Exploring Topographic Data with Transitive Closure on Graphs

2026, Group · DEXA 2026 (Austria)

Paper (available soon)

This project brings database-style recursive query evaluation to plain Python/Pandas, and uses terrain as both a motivating application and a tunable benchmark. It will be presented at DEXA 2026 in Austria. This is joint work with Christoph F. Eick and Carlos Ordonez at the University of Houston.

The idea

Transitive closure — computing every reachable source/destination pair in a graph — is a foundational recursive query that is traditionally confined to database systems. This work shows that database-style fixpoint semantics can be implemented effectively and correctly in Pandas, making it practical for moderate-scale exploratory analysis without standing up a full database. Digital Elevation Models (DEMs) provide an ideal domain: they are large, structured, and produce graphs whose density can be tuned.

From terrain to graph

Full Mount Rainier DEM, the 32x32 cropped experiment region, and its elevation distribution
The USGS 3DEP source DEM (Mount Rainier), the 32×32 summit crop used for the n=1,000 experiments, and its elevation distribution.
  • A DEM is modeled as a directed graph: each cell is a vertex, and edges connect adjacent cells (8-connectivity). Each edge carries the signed elevation difference and the slope angle between the two cells.
  • A slope-passability threshold S filters which transitions are traversable. Crucially, S is treated as a query-time parameter — so a single physical terrain yields a whole family of graphs of varying density, without rewriting the underlying structure.
  • The graph construction is validated for structural invariants (antisymmetry, no self-loops, correct per-vertex degree, exact trigonometric slopes) and is O(n), scaling linearly to 1.6 billion cells.
Maximum neighbor slope per vertex beside the strongly connected components map at S=20 degrees
Left: maximum neighbor slope per vertex, showing the rugged topography. Right: strongly connected components at S = 20° — disparate regions become mutually reachable.

Computing the closure

The closure is computed with a seminaïve fixpoint over the slope-filtered edge set, which avoids redundantly recomputing known paths:

Require: Edge relation E(src, dst)
1:  TC ← E
2:  Δ  ← E
3:  while Δ ≠ ∅ do
4:      New ← Δ ⋈ E          // join the new frontier with base edges
5:      New ← New \ TC        // keep only newly discovered pairs
6:      TC  ← TC ∪ New
7:      Δ   ← New
8:  end while
9:  return TC

Correctness is checked against a SQLite recursive view used as an oracle: zero row discrepancy at every tested slope threshold. The seminaïve strategy runs 1.5–3.3× faster than naïve evaluation.

Runtime and peak memory versus cycle size for SQL CTE, optimized Pandas, and join-based Pandas
Directed-cycle stress test: the optimized Pandas engine beats the SQL CTE baseline on runtime, trading higher peak memory; a naïve join-based approach explodes almost immediately.

What the terrain reveals

Sweeping the slope threshold S exposes a sharp structural phase transition near 20°: below it, the terrain fragments into hundreds of isolated components; above it, a giant mutually-reachable component dominates the map. That makes the terrain graph an excellent, controllable workload generator for recursive-query research.

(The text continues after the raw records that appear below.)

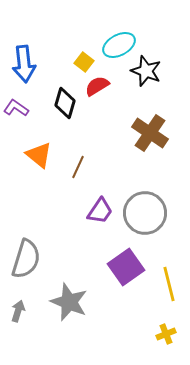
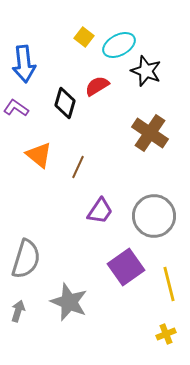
yellow square: moved 25 px up
gray circle: moved 9 px right, 3 px down
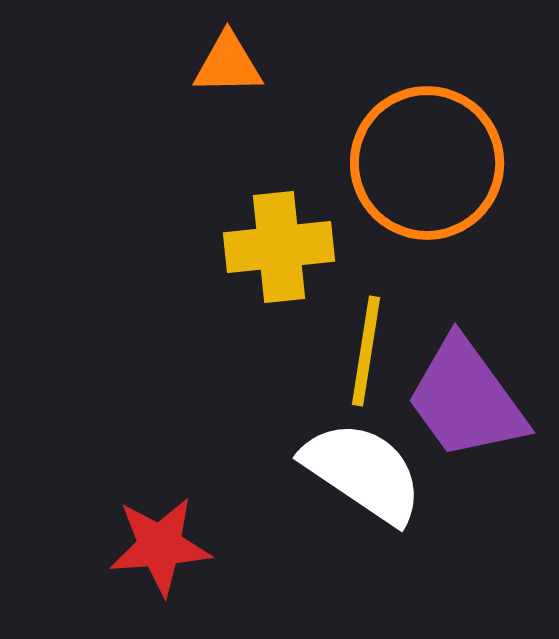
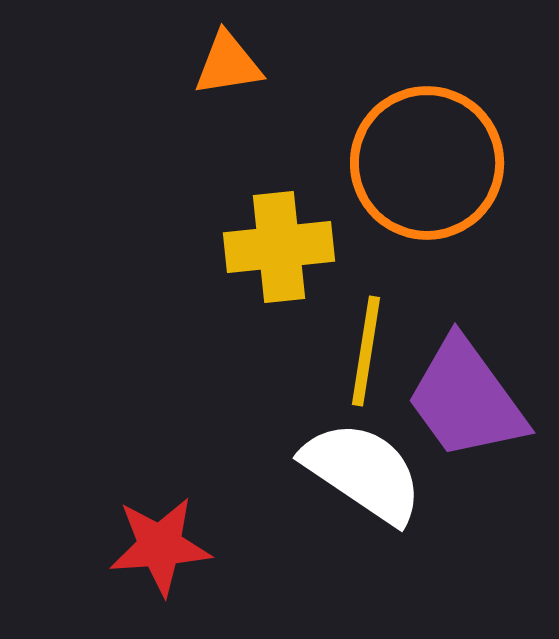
orange triangle: rotated 8 degrees counterclockwise
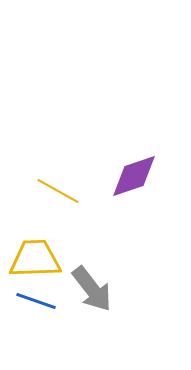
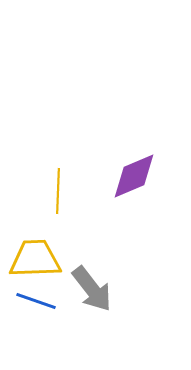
purple diamond: rotated 4 degrees counterclockwise
yellow line: rotated 63 degrees clockwise
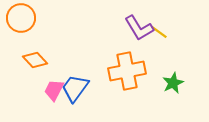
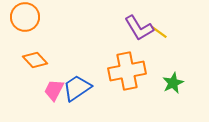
orange circle: moved 4 px right, 1 px up
blue trapezoid: moved 2 px right; rotated 20 degrees clockwise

Giant component masks at slope thresholds from 15 to 35 degrees, growing from 7 percent to 96 percent coverage
The giant component while sweeping S from 15° to 35°: coverage jumps from 7% of the terrain to 96%, with most of the change concentrated around the ~20° transition.

Once the closure is materialized as a DataFrame, ordinary Pandas operations answer rich topographic questions — turning relational lookups into geographic insight:

  • Point-to-point reachability — can you get from a trailhead to a summit within a slope tolerance?
  • Drainage basins — reverse-reachability into a valley outlet (useful for hydrological modeling).
  • Reachable hubs — the most central, flat gathering point from a location (e.g. a helicopter landing zone in search-and-rescue).
  • Bottleneck / choke-point detection — narrow land bridges whose removal would sever a route.
  • Shortest path — distance-aware traversal cost across slope-constrained terrain.
Drainage basin query output: cells draining into a highlighted sink at S=20 degrees
A drainage-basin query at S = 20°: one reverse-reachability lookup over the materialized closure paints every cell (teal) that drains into the highlighted sink.

Closure experiments run at n = 1,000 and n = 10,000 cells, with the construction step demonstrated to scale linearly well beyond that.